- Brief:
The following data is to be repeated exactly, its pictures excluded.

- Information supplied:
⟨
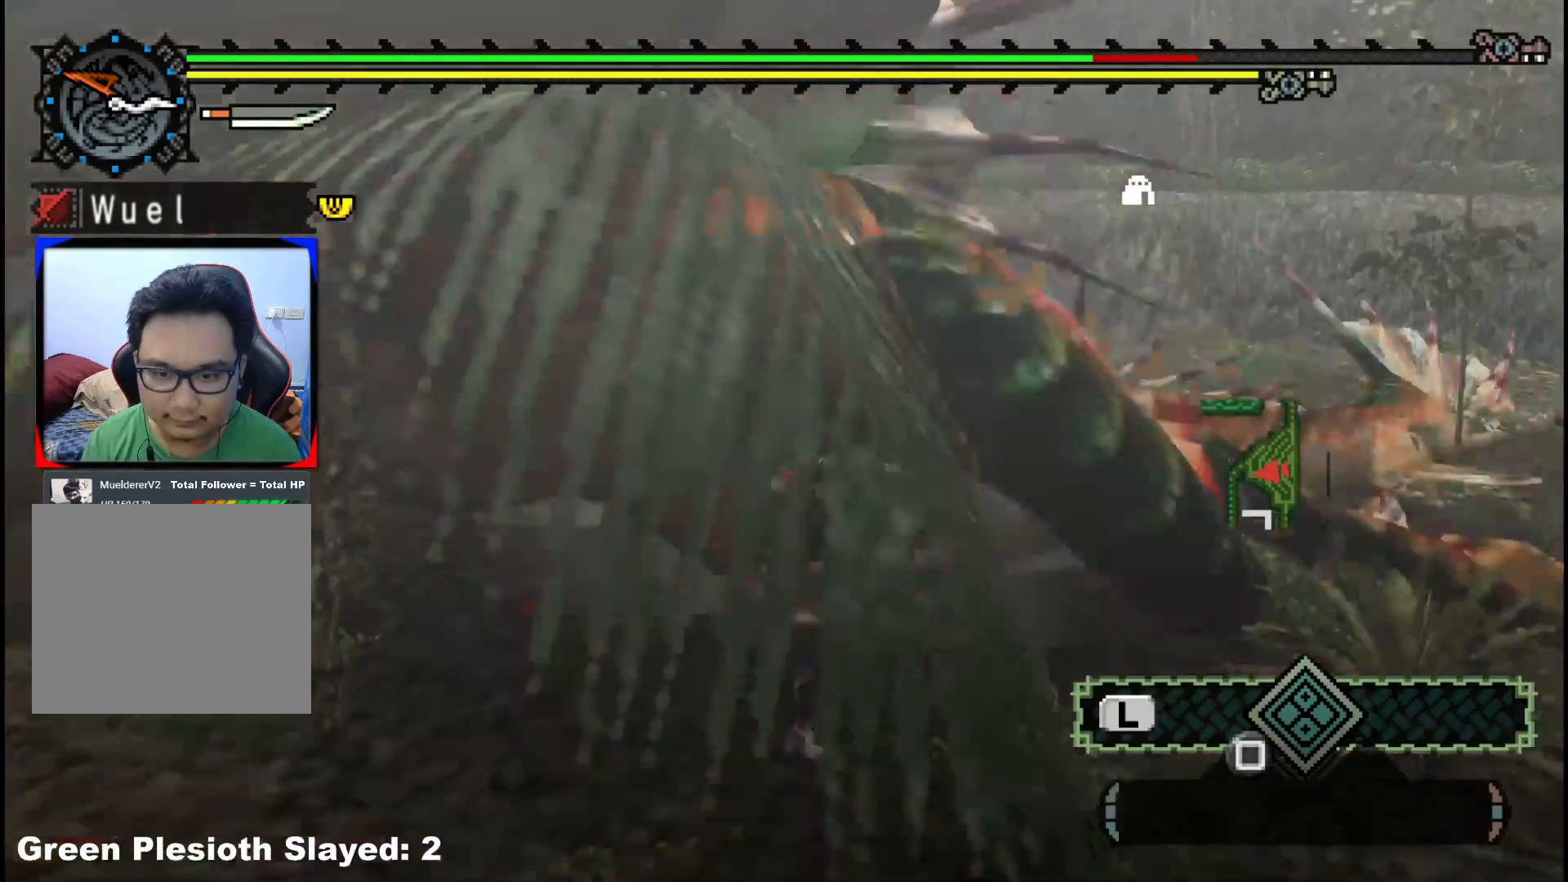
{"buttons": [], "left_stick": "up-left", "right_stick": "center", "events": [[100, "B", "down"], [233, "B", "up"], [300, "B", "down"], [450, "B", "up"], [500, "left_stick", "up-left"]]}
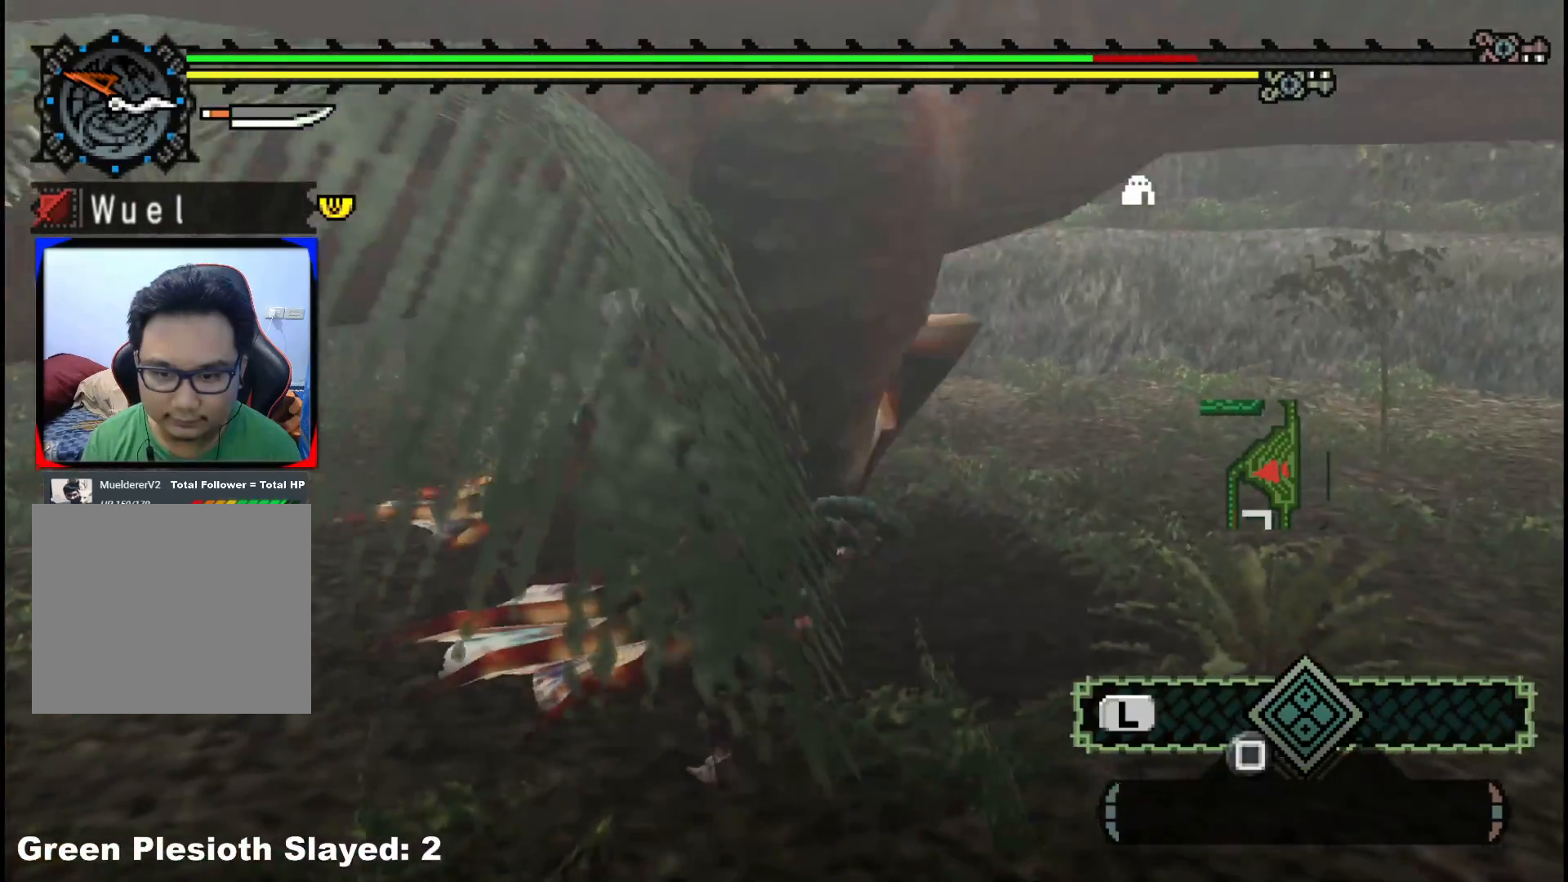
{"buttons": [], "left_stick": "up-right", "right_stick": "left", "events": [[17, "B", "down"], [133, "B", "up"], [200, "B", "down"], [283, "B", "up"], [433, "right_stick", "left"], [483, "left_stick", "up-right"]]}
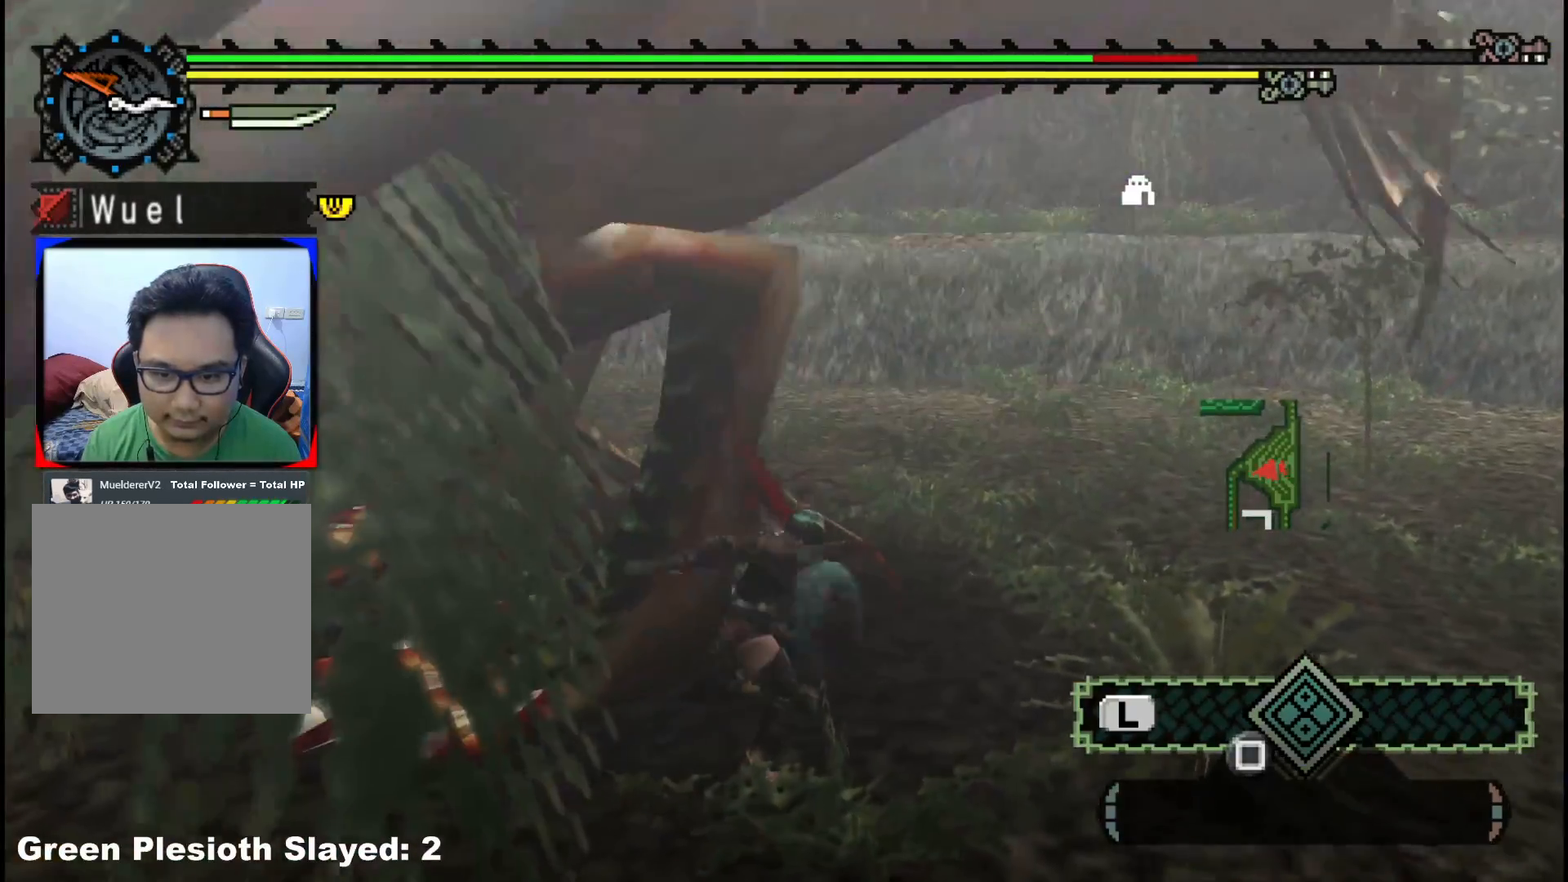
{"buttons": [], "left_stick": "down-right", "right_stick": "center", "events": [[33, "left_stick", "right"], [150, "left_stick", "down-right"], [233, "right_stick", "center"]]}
⟩
- Exercise solution:
{"buttons": [], "left_stick": "up-left", "right_stick": "center", "events": [[100, "B", "down"], [233, "B", "up"], [300, "B", "down"], [450, "B", "up"], [500, "left_stick", "up-left"]]}
{"buttons": [], "left_stick": "up-right", "right_stick": "left", "events": [[17, "B", "down"], [133, "B", "up"], [200, "B", "down"], [283, "B", "up"], [433, "right_stick", "left"], [483, "left_stick", "up-right"]]}
{"buttons": [], "left_stick": "down-right", "right_stick": "center", "events": [[33, "left_stick", "right"], [150, "left_stick", "down-right"], [233, "right_stick", "center"]]}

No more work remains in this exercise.